(Work task) Go through the records and copy each line where the string "primitives" occurs.

Design files in plain text
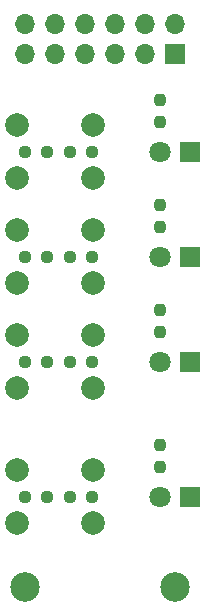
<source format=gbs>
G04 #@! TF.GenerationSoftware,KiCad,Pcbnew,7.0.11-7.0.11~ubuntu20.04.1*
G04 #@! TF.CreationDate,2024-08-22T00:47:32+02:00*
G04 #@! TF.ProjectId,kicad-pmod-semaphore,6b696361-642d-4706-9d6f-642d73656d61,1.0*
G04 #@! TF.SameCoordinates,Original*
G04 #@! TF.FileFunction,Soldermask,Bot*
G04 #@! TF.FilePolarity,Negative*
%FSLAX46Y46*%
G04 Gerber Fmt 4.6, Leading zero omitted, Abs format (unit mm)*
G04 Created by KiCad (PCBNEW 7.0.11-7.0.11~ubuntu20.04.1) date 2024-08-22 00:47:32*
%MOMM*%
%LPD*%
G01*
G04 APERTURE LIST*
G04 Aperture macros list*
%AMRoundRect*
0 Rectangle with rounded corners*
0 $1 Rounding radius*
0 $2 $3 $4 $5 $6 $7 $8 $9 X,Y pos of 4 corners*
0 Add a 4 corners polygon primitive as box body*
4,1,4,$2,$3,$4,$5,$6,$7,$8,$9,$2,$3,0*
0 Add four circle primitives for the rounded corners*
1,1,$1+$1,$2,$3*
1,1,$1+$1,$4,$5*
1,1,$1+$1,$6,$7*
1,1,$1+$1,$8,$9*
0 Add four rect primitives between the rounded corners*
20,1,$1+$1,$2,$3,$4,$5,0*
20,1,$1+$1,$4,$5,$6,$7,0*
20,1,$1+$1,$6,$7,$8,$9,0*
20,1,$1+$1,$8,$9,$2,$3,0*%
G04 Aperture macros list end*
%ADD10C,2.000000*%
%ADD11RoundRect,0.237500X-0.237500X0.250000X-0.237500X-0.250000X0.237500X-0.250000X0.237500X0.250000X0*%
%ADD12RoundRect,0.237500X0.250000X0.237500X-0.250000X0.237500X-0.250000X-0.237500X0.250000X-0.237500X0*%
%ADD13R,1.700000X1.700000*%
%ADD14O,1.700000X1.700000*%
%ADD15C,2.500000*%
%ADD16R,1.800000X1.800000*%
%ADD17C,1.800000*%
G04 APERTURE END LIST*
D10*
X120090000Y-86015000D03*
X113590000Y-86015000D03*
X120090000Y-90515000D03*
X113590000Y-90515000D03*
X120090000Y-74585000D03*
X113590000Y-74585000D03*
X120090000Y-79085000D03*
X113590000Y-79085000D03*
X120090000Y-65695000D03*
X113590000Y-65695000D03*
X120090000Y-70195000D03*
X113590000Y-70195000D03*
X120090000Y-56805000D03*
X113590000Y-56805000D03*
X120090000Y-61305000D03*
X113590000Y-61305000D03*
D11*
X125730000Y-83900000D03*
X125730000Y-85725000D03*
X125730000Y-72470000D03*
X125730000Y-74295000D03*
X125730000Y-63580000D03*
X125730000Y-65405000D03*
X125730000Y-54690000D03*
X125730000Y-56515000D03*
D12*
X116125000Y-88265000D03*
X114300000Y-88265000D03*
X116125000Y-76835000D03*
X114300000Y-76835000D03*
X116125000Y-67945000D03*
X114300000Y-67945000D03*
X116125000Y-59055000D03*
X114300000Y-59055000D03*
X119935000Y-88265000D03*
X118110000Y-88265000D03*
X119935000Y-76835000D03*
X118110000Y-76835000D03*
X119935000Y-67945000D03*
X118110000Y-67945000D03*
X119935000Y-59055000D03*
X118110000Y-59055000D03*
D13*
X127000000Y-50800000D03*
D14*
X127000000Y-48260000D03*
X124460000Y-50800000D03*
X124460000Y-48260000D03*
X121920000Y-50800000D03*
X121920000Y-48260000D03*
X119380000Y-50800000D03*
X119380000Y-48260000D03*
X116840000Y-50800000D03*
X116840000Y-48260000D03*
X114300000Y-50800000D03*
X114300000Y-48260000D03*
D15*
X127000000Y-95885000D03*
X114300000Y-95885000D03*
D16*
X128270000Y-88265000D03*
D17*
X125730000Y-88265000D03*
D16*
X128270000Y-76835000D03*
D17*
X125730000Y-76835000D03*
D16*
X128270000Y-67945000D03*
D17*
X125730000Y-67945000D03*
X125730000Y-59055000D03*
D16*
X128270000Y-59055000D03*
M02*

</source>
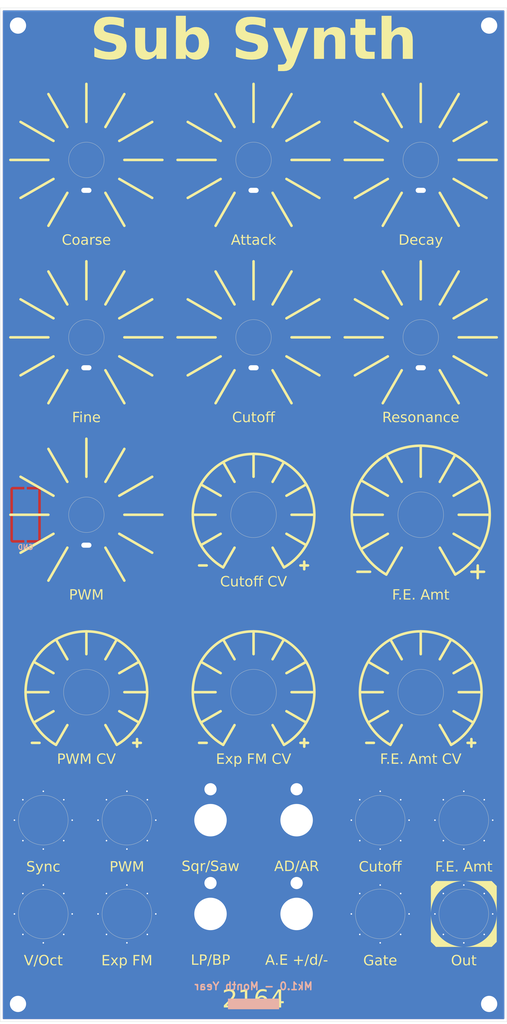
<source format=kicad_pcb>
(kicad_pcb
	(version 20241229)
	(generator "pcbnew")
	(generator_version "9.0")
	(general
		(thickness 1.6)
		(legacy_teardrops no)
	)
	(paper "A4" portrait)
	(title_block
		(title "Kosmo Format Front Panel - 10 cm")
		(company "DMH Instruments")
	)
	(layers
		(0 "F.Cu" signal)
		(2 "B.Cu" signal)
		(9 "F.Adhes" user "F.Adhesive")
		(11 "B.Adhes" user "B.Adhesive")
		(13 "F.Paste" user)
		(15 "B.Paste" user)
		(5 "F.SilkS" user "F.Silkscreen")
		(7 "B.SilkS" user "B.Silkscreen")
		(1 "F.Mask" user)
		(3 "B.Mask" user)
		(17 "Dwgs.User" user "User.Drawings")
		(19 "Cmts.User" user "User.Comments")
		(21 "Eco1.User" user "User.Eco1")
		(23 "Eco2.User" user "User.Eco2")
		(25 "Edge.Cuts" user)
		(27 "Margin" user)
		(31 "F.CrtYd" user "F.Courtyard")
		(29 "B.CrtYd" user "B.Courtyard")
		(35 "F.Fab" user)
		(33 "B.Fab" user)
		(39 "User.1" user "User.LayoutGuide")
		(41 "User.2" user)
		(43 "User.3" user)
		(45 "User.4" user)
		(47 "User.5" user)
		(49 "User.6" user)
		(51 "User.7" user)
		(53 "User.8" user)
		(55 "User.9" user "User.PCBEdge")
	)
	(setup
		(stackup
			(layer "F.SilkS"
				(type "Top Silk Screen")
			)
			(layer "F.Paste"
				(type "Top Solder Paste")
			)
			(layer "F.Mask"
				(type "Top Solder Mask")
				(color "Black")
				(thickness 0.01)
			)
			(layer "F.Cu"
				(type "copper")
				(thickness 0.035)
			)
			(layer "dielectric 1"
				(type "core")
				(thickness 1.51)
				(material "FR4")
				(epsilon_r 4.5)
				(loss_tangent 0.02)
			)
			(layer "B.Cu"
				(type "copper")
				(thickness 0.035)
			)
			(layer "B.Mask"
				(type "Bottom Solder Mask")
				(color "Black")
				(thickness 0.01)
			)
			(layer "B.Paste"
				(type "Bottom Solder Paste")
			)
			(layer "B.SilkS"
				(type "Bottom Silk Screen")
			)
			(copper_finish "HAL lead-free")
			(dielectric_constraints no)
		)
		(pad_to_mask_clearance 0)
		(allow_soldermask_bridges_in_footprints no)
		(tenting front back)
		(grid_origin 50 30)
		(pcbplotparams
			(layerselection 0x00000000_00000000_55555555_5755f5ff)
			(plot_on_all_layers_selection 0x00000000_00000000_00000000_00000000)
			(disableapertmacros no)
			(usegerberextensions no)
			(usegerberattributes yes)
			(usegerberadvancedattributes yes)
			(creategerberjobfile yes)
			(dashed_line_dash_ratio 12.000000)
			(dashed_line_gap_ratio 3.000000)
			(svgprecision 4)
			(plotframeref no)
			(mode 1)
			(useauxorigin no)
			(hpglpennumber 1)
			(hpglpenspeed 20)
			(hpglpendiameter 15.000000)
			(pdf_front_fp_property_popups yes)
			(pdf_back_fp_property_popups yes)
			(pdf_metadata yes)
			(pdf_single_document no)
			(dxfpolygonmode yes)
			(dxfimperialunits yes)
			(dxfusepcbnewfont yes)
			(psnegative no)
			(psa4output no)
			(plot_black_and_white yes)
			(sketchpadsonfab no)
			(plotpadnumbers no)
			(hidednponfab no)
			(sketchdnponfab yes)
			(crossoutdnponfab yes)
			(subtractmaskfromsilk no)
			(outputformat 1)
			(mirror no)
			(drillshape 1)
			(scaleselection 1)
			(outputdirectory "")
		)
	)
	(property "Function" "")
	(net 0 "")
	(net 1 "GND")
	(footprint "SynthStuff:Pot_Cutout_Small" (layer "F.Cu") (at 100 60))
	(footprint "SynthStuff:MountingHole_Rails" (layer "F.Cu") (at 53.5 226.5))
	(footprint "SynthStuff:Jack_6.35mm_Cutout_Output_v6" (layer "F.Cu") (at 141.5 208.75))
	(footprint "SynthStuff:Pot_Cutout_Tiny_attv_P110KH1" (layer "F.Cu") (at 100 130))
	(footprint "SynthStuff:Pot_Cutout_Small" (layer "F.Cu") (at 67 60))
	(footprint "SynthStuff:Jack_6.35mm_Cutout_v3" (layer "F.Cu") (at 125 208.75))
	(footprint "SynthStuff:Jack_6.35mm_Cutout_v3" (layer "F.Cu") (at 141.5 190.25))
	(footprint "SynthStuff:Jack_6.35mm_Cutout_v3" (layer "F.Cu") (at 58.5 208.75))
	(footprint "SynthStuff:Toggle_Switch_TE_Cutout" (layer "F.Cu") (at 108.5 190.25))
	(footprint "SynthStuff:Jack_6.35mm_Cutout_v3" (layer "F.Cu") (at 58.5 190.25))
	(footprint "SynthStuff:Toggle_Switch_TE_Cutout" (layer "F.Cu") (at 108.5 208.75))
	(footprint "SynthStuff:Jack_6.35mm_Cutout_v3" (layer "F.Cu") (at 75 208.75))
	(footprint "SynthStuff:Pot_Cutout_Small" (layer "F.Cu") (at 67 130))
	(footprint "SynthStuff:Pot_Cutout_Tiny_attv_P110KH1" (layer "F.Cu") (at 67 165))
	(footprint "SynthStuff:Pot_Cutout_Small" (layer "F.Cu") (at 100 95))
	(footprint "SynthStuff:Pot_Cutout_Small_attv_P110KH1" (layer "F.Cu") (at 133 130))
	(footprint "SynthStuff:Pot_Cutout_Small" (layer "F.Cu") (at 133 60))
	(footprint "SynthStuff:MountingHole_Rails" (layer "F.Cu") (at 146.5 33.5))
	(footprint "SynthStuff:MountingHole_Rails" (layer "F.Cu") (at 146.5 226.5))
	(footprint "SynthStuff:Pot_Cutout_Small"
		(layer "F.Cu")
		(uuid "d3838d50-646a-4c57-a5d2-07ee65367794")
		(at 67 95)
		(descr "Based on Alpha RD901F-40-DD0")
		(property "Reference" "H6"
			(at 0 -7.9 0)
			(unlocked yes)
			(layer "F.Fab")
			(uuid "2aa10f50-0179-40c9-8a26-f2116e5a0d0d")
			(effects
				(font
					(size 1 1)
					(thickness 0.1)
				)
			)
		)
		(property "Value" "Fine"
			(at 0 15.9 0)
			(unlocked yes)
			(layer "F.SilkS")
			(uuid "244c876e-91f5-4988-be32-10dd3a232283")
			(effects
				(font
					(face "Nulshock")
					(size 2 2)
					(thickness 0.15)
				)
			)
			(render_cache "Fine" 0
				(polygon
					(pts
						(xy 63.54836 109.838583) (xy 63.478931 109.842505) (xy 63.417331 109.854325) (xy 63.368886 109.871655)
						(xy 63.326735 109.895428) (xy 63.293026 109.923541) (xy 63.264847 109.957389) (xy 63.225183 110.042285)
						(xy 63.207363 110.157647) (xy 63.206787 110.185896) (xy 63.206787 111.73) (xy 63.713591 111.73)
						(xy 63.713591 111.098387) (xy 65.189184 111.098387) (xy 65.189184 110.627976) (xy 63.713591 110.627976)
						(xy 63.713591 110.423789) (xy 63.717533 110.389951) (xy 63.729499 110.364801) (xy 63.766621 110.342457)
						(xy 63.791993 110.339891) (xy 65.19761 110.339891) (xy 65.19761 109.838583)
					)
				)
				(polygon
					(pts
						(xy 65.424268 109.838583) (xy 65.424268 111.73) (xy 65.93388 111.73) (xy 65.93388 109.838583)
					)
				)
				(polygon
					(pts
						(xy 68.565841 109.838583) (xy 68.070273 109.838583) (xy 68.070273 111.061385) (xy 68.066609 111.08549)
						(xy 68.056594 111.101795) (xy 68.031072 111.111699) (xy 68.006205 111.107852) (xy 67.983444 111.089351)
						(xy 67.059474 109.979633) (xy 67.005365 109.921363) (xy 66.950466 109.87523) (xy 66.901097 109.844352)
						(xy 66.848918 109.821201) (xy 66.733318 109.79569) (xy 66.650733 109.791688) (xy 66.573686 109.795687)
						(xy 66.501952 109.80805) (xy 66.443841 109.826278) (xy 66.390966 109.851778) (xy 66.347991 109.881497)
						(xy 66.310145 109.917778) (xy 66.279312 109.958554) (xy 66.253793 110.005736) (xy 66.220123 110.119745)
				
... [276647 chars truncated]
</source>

(Solution below)
0 Add four circle primitives for the rounded corners*
0 Add four rect primitives between the rounded corners*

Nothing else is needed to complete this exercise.